(Items from a data source)
☆ ☆ ☆ ☆

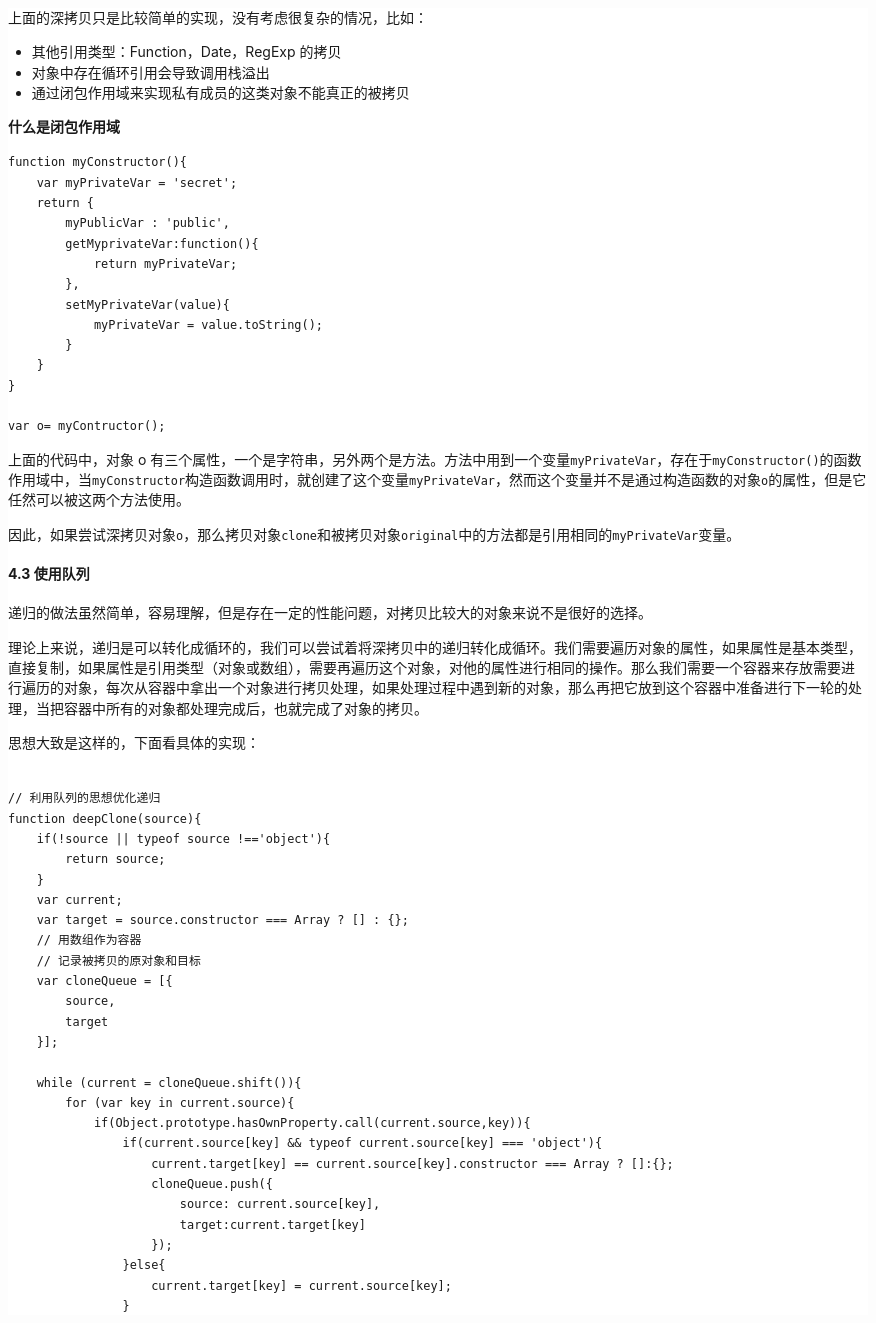 上面的深拷贝只是比较简单的实现，没有考虑很复杂的情况，比如：

- 其他引用类型：Function，Date，RegExp 的拷贝
- 对象中存在循环引用会导致调用栈溢出
- 通过闭包作用域来实现私有成员的这类对象不能真正的被拷贝

**什么是闭包作用域**

```
function myConstructor(){
    var myPrivateVar = 'secret';
    return {
        myPublicVar : 'public',
        getMyprivateVar:function(){
            return myPrivateVar;
        },
        setMyPrivateVar(value){
            myPrivateVar = value.toString();
        }
    }
}

var o= myContructor();
```

上面的代码中，对象 o 有三个属性，一个是字符串，另外两个是方法。方法中用到一个变量`myPrivateVar`，存在于`myConstructor()`的函数作用域中，当`myConstructor`构造函数调用时，就创建了这个变量`myPrivateVar`，然而这个变量并不是通过构造函数的对象`o`的属性，但是它任然可以被这两个方法使用。

因此，如果尝试深拷贝对象`o`，那么拷贝对象`clone`和被拷贝对象`original`中的方法都是引用相同的`myPrivateVar`变量。

#### 4.3 使用队列

递归的做法虽然简单，容易理解，但是存在一定的性能问题，对拷贝比较大的对象来说不是很好的选择。

理论上来说，递归是可以转化成循环的，我们可以尝试着将深拷贝中的递归转化成循环。我们需要遍历对象的属性，如果属性是基本类型，直接复制，如果属性是引用类型（对象或数组），需要再遍历这个对象，对他的属性进行相同的操作。那么我们需要一个容器来存放需要进行遍历的对象，每次从容器中拿出一个对象进行拷贝处理，如果处理过程中遇到新的对象，那么再把它放到这个容器中准备进行下一轮的处理，当把容器中所有的对象都处理完成后，也就完成了对象的拷贝。

思想大致是这样的，下面看具体的实现：

```

// 利用队列的思想优化递归
function deepClone(source){
    if(!source || typeof source !=='object'){
        return source;
    }
    var current;
    var target = source.constructor === Array ? [] : {};
    // 用数组作为容器
    // 记录被拷贝的原对象和目标
    var cloneQueue = [{
        source,
        target
    }];

    while (current = cloneQueue.shift()){
        for (var key in current.source){
            if(Object.prototype.hasOwnProperty.call(current.source,key)){
                if(current.source[key] && typeof current.source[key] === 'object'){
                    current.target[key] == current.source[key].constructor === Array ? []:{};
                    cloneQueue.push({
                        source: current.source[key],
                        target:current.target[key]
                    });
                }else{
                    current.target[key] = current.source[key];
                }
```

☆ ☆ ☆ ☆

§ **Exercise**
Every entry above has to be repeated exactly, apart from its pictures.

§ **Task solution**
 上面的深拷贝只是比较简单的实现，没有考虑很复杂的情况，比如：

- 其他引用类型：Function，Date，RegExp 的拷贝
- 对象中存在循环引用会导致调用栈溢出
- 通过闭包作用域来实现私有成员的这类对象不能真正的被拷贝

**什么是闭包作用域**

```
function myConstructor(){
    var myPrivateVar = 'secret';
    return {
        myPublicVar : 'public',
        getMyprivateVar:function(){
            return myPrivateVar;
        },
        setMyPrivateVar(value){
            myPrivateVar = value.toString();
        }
    }
}

var o= myContructor();
```

上面的代码中，对象 o 有三个属性，一个是字符串，另外两个是方法。方法中用到一个变量`myPrivateVar`，存在于`myConstructor()`的函数作用域中，当`myConstructor`构造函数调用时，就创建了这个变量`myPrivateVar`，然而这个变量并不是通过构造函数的对象`o`的属性，但是它任然可以被这两个方法使用。

因此，如果尝试深拷贝对象`o`，那么拷贝对象`clone`和被拷贝对象`original`中的方法都是引用相同的`myPrivateVar`变量。

#### 4.3 使用队列

递归的做法虽然简单，容易理解，但是存在一定的性能问题，对拷贝比较大的对象来说不是很好的选择。

理论上来说，递归是可以转化成循环的，我们可以尝试着将深拷贝中的递归转化成循环。我们需要遍历对象的属性，如果属性是基本类型，直接复制，如果属性是引用类型（对象或数组），需要再遍历这个对象，对他的属性进行相同的操作。那么我们需要一个容器来存放需要进行遍历的对象，每次从容器中拿出一个对象进行拷贝处理，如果处理过程中遇到新的对象，那么再把它放到这个容器中准备进行下一轮的处理，当把容器中所有的对象都处理完成后，也就完成了对象的拷贝。

思想大致是这样的，下面看具体的实现：

```

// 利用队列的思想优化递归
function deepClone(source){
    if(!source || typeof source !=='object'){
        return source;
    }
    var current;
    var target = source.constructor === Array ? [] : {};
    // 用数组作为容器
    // 记录被拷贝的原对象和目标
    var cloneQueue = [{
        source,
        target
    }];

    while (current = cloneQueue.shift()){
        for (var key in current.source){
            if(Object.prototype.hasOwnProperty.call(current.source,key)){
                if(current.source[key] && typeof current.source[key] === 'object'){
                    current.target[key] == current.source[key].constructor === Array ? []:{};
                    cloneQueue.push({
                        source: current.source[key],
                        target:current.target[key]
                    });
                }else{
                    current.target[key] = current.source[key];
                }
```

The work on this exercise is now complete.